The Mid-Autumn Festival (中秋节zhōng qiū jiē)

The Mid-Autumn Festival began in the early years of the Tang Dynasty and prevailed in the Song Dynasty. The Mid-Autumn Festival uses the round of the moon as a metaphor for the reunion of people. Since ancient times, the Mid-Autumn Festival has had customs such as worshipping the moon, admiring the moon, worshipping the moon, eating moon cakes, admiring osmanthus, drinking osmanthus wine, and other customs, which have been passed down for a long time. Influenced by Chinese culture, the Mid-Autumn Festival is also a traditional festival for some East and Southeast Asia countries, especially local Chinese and overseas Chinese.

The Double Ninth Festival (重阳节chóng yáng jiē)

The Double Ninth Festival is a traditional Chinese festival on the ninth day of the ninth month of the lunar calendar. Celebrating the Double Ninth Festival generally includes activities such as traveling to admire the autumn, climbing high and overlooking the distance, watching chrysanthemums, planting cornel everywhere, eating Chongyang cake, drinking chrysanthemum wine, and other activities.

The Winter Solstice (冬至dōng zhì)

The Winter Solstice is an important solar term in the Chinese lunar calendar and a traditional festival of the Chinese nation. As early as the Spring and Autumn Period, more than 2,500 years ago, China had used Tugui to observe the sun and determined the winter solstice.

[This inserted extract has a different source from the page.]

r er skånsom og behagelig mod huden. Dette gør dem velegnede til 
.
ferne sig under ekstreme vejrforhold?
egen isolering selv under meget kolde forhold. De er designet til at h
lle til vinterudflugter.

It was the earliest one of the twenty-four solar terms to be drawn up, and the time was on December 21~23 in the Gregorian calendar every year. Between days.

The ancients believed that since the winter solstice, the days have become longer and longer, the sun will rise, and the sun will begin to grow stronger and stronger, which represents the beginning of the next cycle and is a good day.

The Laba Festival (腊八节là bā)

The Laba Festival is the eighth day of December in the lunar calendar. The ancients had the tradition of offering sacrifices to ancestors and gods and praying for a good harvest. In some areas, there was a custom of drinking Laba porridge. According to legend, this day is also the day when the Buddha Sakyamuni became enlightened. It is called the “Magic Treasure Festival” and is one of the grand Buddhist festivals.